Fig.4 Trimmed contact map of sgRNA contact with protein complex

Reference

[1] Lu, Y., Xue, J., Deng, T., Zhou, X., Yu, K., Deng, L., ... & Shen, H. (2020). Safety and feasibility of CRISPR-edited T cells in patients with refractory non-small-cell lung cancer. Nature Medicine, 26(5), 732-740.
[2] Ivani, I., Dans, P. D., Noy, A., Pérez, A., Faustino, I., Hospital, A., ... & Portella, G. (2016). Parmbsc1: a refined force field for DNA simulations. Nature methods, 13(1), 55.
[3] Zgarbová, M., Otyepka, M., Šponer, J., Mládek, A., Banáš, P., Cheatham III, T. E., & Jurecka, P. (2011). Refinement of the Cornell et al. nucleic acids force field based on reference quantum chemical calculations of glycosidic torsion profiles.

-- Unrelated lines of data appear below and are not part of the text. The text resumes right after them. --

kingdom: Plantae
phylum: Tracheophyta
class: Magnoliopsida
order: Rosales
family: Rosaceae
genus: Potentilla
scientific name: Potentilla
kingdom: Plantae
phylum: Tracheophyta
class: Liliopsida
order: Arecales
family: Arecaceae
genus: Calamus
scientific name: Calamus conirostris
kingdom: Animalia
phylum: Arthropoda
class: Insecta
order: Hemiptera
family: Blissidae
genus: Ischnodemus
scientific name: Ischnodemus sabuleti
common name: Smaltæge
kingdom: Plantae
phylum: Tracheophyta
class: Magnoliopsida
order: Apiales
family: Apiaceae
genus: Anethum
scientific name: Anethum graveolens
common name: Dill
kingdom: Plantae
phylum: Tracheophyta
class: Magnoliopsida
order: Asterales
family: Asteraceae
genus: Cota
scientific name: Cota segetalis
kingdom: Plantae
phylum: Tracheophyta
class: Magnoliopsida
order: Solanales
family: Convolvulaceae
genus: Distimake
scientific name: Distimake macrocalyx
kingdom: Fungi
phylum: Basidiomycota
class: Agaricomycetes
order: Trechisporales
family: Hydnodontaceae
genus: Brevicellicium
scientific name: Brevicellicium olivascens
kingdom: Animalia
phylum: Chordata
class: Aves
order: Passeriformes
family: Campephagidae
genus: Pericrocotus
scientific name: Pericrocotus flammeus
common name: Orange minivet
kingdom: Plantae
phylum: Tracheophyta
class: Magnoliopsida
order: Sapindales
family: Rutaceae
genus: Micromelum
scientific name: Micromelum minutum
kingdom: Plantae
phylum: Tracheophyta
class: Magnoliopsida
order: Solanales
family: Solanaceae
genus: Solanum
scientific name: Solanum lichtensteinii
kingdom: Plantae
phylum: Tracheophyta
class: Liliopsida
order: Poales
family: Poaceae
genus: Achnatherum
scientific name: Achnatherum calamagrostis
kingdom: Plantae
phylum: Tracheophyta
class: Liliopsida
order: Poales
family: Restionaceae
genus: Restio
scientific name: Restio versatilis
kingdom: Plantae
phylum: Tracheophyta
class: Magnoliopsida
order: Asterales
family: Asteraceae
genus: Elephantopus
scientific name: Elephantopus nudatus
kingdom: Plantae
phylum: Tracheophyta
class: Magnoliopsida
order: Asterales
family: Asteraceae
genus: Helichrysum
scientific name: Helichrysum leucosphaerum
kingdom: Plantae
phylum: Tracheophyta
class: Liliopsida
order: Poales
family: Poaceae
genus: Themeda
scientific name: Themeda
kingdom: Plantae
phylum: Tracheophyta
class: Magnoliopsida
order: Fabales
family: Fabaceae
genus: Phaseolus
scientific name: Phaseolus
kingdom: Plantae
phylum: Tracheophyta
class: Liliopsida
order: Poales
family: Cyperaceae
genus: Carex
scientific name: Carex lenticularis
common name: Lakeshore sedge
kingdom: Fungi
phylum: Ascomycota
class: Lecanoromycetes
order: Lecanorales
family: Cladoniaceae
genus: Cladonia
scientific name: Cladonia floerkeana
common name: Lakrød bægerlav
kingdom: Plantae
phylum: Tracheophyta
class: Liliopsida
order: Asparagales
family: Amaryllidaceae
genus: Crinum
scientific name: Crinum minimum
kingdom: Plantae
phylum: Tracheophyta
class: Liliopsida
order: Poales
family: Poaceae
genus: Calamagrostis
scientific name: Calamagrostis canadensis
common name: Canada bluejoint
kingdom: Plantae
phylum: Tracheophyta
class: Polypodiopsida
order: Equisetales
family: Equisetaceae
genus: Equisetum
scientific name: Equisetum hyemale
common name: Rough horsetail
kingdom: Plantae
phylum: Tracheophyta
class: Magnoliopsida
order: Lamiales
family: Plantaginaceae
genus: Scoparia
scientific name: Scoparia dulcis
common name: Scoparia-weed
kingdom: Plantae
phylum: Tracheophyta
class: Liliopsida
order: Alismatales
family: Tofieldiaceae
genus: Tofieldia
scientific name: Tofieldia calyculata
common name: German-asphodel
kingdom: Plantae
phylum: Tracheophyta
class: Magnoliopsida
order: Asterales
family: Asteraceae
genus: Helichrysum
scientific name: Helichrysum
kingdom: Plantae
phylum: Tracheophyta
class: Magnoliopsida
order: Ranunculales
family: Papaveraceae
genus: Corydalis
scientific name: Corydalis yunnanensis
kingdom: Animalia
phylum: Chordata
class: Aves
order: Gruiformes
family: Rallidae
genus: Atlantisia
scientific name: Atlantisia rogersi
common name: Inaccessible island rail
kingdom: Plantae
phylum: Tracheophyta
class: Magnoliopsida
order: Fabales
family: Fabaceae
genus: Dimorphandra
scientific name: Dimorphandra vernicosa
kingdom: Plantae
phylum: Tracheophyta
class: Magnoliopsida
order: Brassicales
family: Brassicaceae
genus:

Journal of chemical theory and computation, 7(9), 2886-2902.
[4] Horn, H. W., Swope, W. C., Pitera, J. W., Madura, J. D., Dick, T. J., Hura, G. L., & Head-Gordon, T. (2004). Development of an improved four-site water model for biomolecular simulations: TIP4P-Ew. The Journal of chemical physics, 120(20), 9665-9678.
[5] Case, D. A., Cheatham III, T. E., Darden, T., Gohlke, H., Luo, R., Merz Jr, K. M., ... & Woods, R. J. (2005). The Amber biomolecular simulation programs. Journal of computational chemistry, 26(16), 1668-1688.
[6] Jorgensen, W. L., Chandrasekhar, J., Madura, J. D., Impey, R. W., & Klein, M. L. (1983). Comparison of simple potential functions for simulating liquid water. The Journal of chemical physics, 79(2), 926-935.
[7] Gotz, A. W., Williamson, M. J., Xu, D., Poole, D., Le Grand, S., & Walker, R. C. (2012). Routine microsecond molecular dynamics simulations with AMBER on GPUs. 1. Generalized born. Journal of chemical theory and computation, 8(5), 1542-1555.
[8] Ryckaert, J. P., Ciccotti, G., & Berendsen, H. J. (1977). Numerical integration of the cartesian equations of motion of a system with constraints: molecular dynamics of n-alkanes. Journal of computational physics, 23(3), 327-341.